The Russell 2000 Small-Cap Index, ticker symbol: ^RUT, is the hottest index of 2016 with YTD gains of over 18%. The index components are interesting not only because of recent performance, but because the top performers either grow to become mid-cap stocks or are bought by large-cap companies at premium prices. This means selecting the best components can result in large gains. In this post, I’ll perform a quantitative stock analysis on the entire list of Russell 2000 stock components using the R programming language. Building on the methodology from my S&P Analysis Post, I develop screening and ranking metrics to identify the top stocks with amazing growth and most consistency. I use R for the analysis including the
rvest library for web scraping the list of Russell 2000 stocks,
quantmod to collect historical prices for all 2000+ stock components,
purrr to map modeling functions, and various other
tidyverse libraries such as
tidyr to visualize and manage the data workflow. Last, I use
plotly to create an interactive visualization used in the screening process.

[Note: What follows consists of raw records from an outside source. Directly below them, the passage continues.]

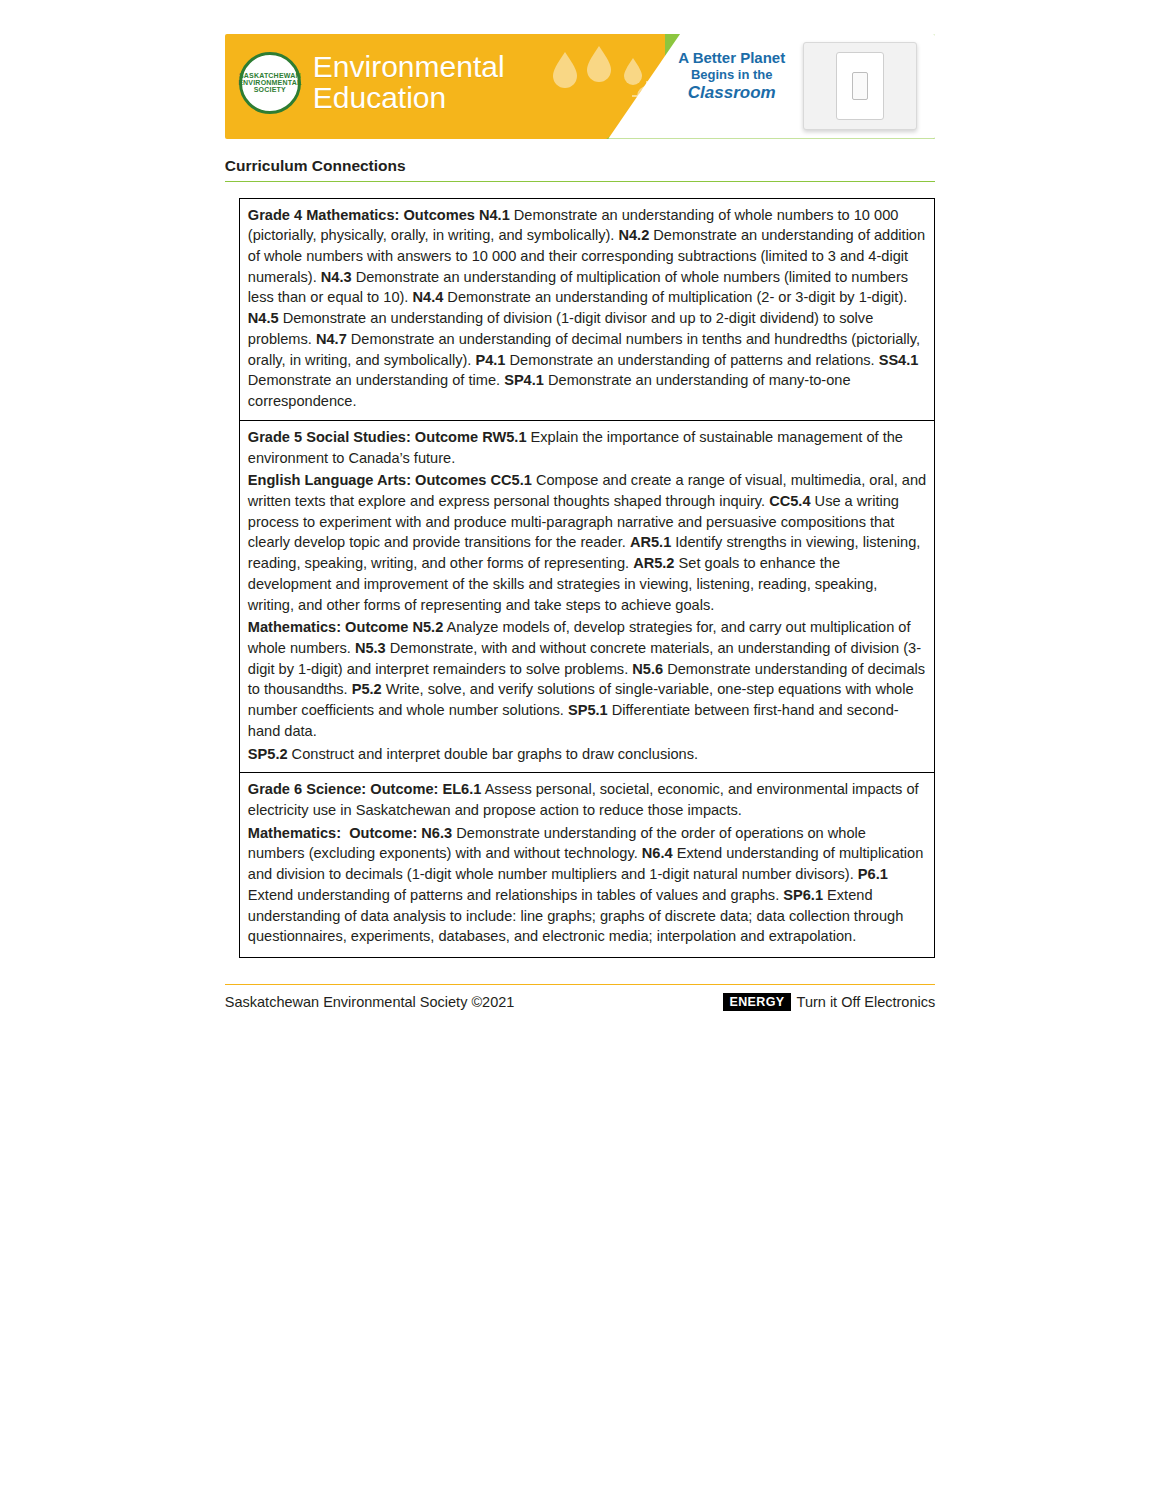SASKATCHEWAN
ENVIRONMENTAL
SOCIETY
Environmental Education
A Better Planet
Begins in the
Classroom
Curriculum Connections
| Grade 4 Mathematics: Outcomes N4.1 Demonstrate an understanding of whole numbers to 10 000 (pictorially, physically, orally, in writing, and symbolically). N4.2 Demonstrate an understanding of addition of whole numbers with answers to 10 000 and their corresponding subtractions (limited to 3 and 4-digit numerals). N4.3 Demonstrate an understanding of multiplication of whole numbers (limited to numbers less than or equal to 10). N4.4 Demonstrate an understanding of multiplication (2- or 3-digit by 1-digit). N4.5 Demonstrate an understanding of division (1-digit divisor and up to 2-digit dividend) to solve problems. N4.7 Demonstrate an understanding of decimal numbers in tenths and hundredths (pictorially, orally, in writing, and symbolically). P4.1 Demonstrate an understanding of patterns and relations. SS4.1 Demonstrate an understanding of time. SP4.1 Demonstrate an understanding of many-to-one correspondence. |
| Grade 5 Social Studies: Outcome RW5.1 Explain the importance of sustainable management of the environment to Canada’s future. English Language Arts: Outcomes CC5.1 Compose and create a range of visual, multimedia, oral, and written texts that explore and express personal thoughts shaped through inquiry. CC5.4 Use a writing process to experiment with and produce multi-paragraph narrative and persuasive compositions that clearly develop topic and provide transitions for the reader. AR5.1 Identify strengths in viewing, listening, reading, speaking, writing, and other forms of representing. AR5.2 Set goals to enhance the development and improvement of the skills and strategies in viewing, listening, reading, speaking, writing, and other forms of representing and take steps to achieve goals. Mathematics: Outcome N5.2 Analyze models of, develop strategies for, and carry out multiplication of whole numbers. N5.3 Demonstrate, with and without concrete materials, an understanding of division (3-digit by 1-digit) and interpret remainders to solve problems. N5.6 Demonstrate understanding of decimals to thousandths. P5.2 Write, solve, and verify solutions of single-variable, one-step equations with whole number coefficients and whole number solutions. SP5.1 Differentiate between first-hand and second-hand data. SP5.2 Construct and interpret double bar graphs to draw conclusions. |
| Grade 6 Science: Outcome: EL6.1 Assess personal, societal, economic, and environmental impacts of electricity use in Saskatchewan and propose action to reduce those impacts. Mathematics: Outcome: N6.3 Demonstrate understanding of the order of operations on whole numbers (excluding exponents) with and without technology. N6.4 Extend understanding of multiplication and division to decimals (1-digit whole number multipliers and 1-digit natural number divisors). P6.1 Extend understanding of patterns and relationships in tables of values and graphs. SP6.1 Extend understanding of data analysis to include: line graphs; graphs of discrete data; data collection through questionnaires, experiments, databases, and electronic media; interpolation and extrapolation. |
Saskatchewan Environmental Society ©2021
ENERGY Turn it Off Electronics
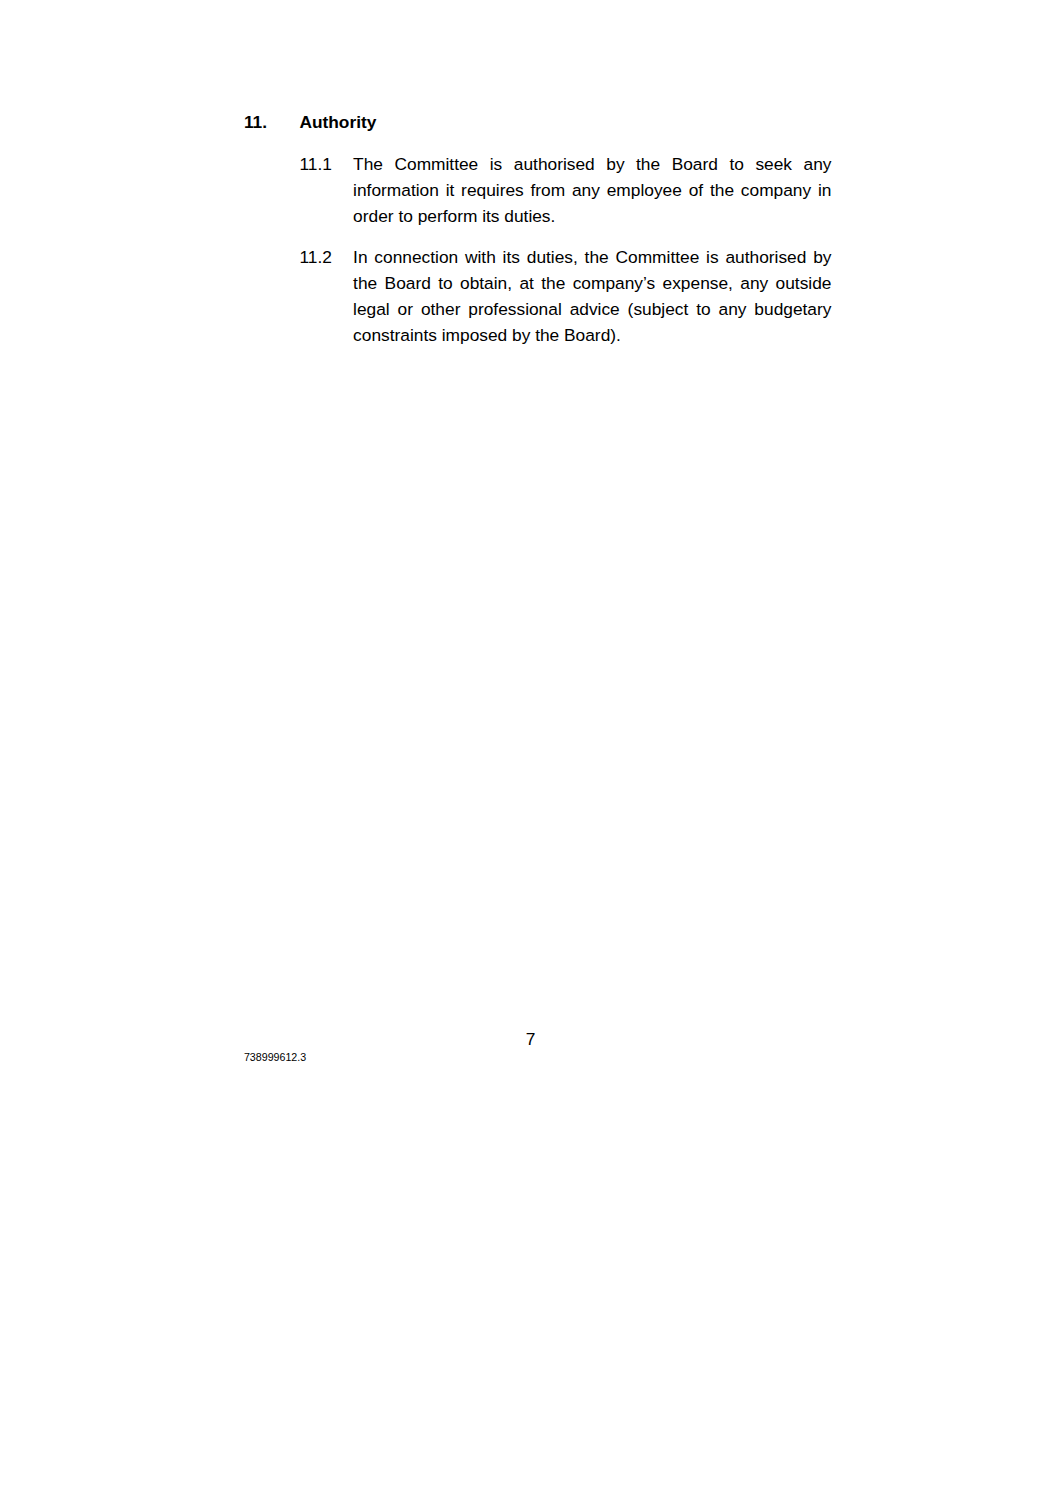11.
Authority
11.1 The Committee is authorised by the Board to seek any information it requires from any employee of the company in order to perform its duties.
11.2 In connection with its duties, the Committee is authorised by the Board to obtain, at the company’s expense, any outside legal or other professional advice (subject to any budgetary constraints imposed by the Board).
7
738999612.3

Whether you are familiar with quantitative stock analysis, just beginning, or just interested in the R programming language, you’ll gain both knowledge of data science in R and immediate insights into the best Russell 2000 stocks, quantitatively selected for future returns!
In part 1 of the analysis, we screen the entire stock list using a reward-to-risk metric. Here’s a sneak peek at the
plotly interactive visualization, which aids in screening the stocks. The best stocks from the algorithm are those with highest
reward.metric. The color and size varies with the value of the
reward.metric. You can pan, zoom in, and hover over the points to gain information about the stocks.
In part 2 of the analysis, we review the top 15 stocks from part 1, developing a new, growth-to-consistency metric, to programmatically select the best of the best. Here’s a sneak peek at the top six stocks from the Russell 2000 index, with performance adjusted to remove stock splits.
Table of Contents
- Brief Overview
- Russell 2K Analysis: Part 1
- Russell 2K Analysis: Part 2
- Questions About the Analysis
- Download the .R File
- Further Reading
The S&P500 Analysis Post covered the fundamentals of quantitative stock analysis. I’ll spare you the details, but if interested I strongly recommend going through that post to get up to speed. The methodology leverages the fact that stock returns are approximately normally distributed and uncorrelated. Because of this, we can model the behavior of stock prices within a confidence interval using the mean and standard deviation of the stock returns. The general process is to collect the historical stock prices, calculate the daily log returns (we use log returns for structural reasons), then calculate the mean and standard deviation of the log returns. The mean characterizes the growth rate (reward) and the standard deviation characterizes the volatility (risk).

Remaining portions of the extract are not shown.